Na mesma rua, próximo dali, um grupo de pessoas do Comitê de Moradores da Ilha das Flores está montando uma tenda para distribuir alimentos, cobertores e ração para animais afetados pela enchente e lonas. Janice dos Santos, de 31 anos, uma das organizadoras da ação, disse que, enquanto as outras regiões das Ilhas recebem atenção do governo, a Ilha das Flores é "sempre esquecida".
"Ficamos sabendo que não querem distribuir lonas para que as pessoas vão para o abrigo. Mas tem muita gente que foi para o abrigo ano passado e sofreu muito, e agora não querem ir. Tem muitas coisas que ganharam, compraram, e não querem abandonar, porque sabem que podem roubar e levar embora", relata.
Moradores da Ilha do Pavão acampam na BR 290
Assim como na enchente de 2024, moradores afetados pela cheia voltam a acampar a BR 290, próximo ao Centro de Treinamento Marina Navegantes São João, com lonas, em meio ao vento gelado e temperatura baixa. Entre eles, está a família de Eduarda Carvalho, de 17 anos, moradora da rua A na Ilha do Pavão. Ela passou essa noite em uma barraca com seu marido, seu filho de 1 ano e três meses, sua prima e sua irmã mais nova. “Fiquei esperando pra ver se a água ia subir ou descer. A gente estava cuidando porque não tem como a gente sair e deixar nossas coisas”. Como a água subiu, a família está indo ao bairro Sarandi, na casa da mãe de Eduarda.
Outra pessoa acampada é Rogério, que não quis ter seu sobrenome identificado. Morador da rua C na Ilha do Pavão, ele está há quatro dias na barraca, também dormindo em uma van. Mas relata que não tem conseguido dormir. “Tem muitas pessoas que moram lá no fundo, com muitos filhos, que não conseguem ser contempladas com o Compra Assistida. Fica esse empurra-empurra entre o governador e o DemHab”, diz.
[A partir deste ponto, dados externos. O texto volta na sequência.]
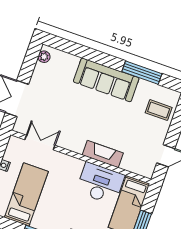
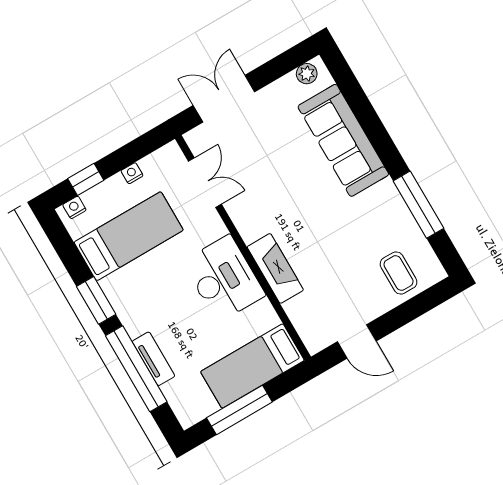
sofa: (106, 80) -> (343, 140), moved
desk: (100, 183) -> (224, 279), moved

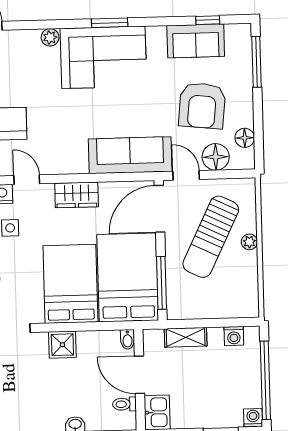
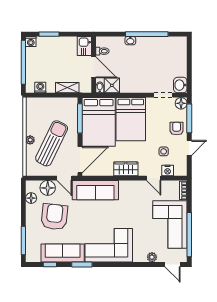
window: (110, 23) -> (82, 264), moved
plant: (50, 37) -> (152, 257), moved
sofa: (196, 41) -> (63, 253), width x1.36
shower: (62, 345) -> (112, 85), moved

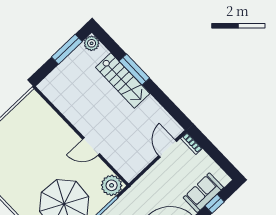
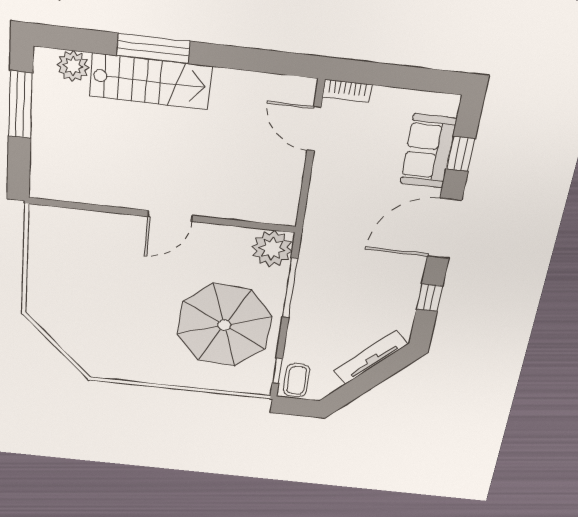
plant: (92, 43) -> (73, 66), moved
door: (91, 147) -> (170, 216), moved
A Ilha do Pavão conta com diversos acessos bloqueados, como na entrada da Unidade de Saúde da região. A sede do Grêmio Náutico União também apresenta alagamentos desde esse domingo.
Na Ilha da Pintada, que chegou à cota de inundação na sexta-feira, a rua Nossa Senhora da Boa Viagem é a mais afetada pelo aumento do nível do Guaíba. Ao lado da Colônia de Pescadores Z-5, o acesso já está bloqueado, e conta com a presença da Brigada Militar. Na avenida Presidente Vargas, a partir do número 1.100, a água já ocupa toda a via, também com acesso bloqueado. Um homem que mora mais ou ao fundo da rua disse que pretende continuar em casa. "Cresci minha vida toda nesse lugar", justifica. Ele mora na Ilha há 71 anos. Outro morador, da rua Mauá, afirmou que a água está atingindo os portões das casas, mas pretende ficar. "Estamos acostumados com essas enchentes", afirma.
“Ontem fizemos uma operação em conjunto com a Marinha, da Defesa Civil e Corpo de Bombeiros, com uma varredura no braço norte da Ilha dos Marinheiros”, relata Tiago Belinski, coordenador de redução de riscos da Defesa Civil. Ele informa que, por mais que tenha água na região, a situação está controlada, e as moradias estão com água e luz. Serão entregues cestas básicas pelo órgão para as famílias afetadas. Nesta terça-feira, as equipes estão monitorando a Ilha da Pintada.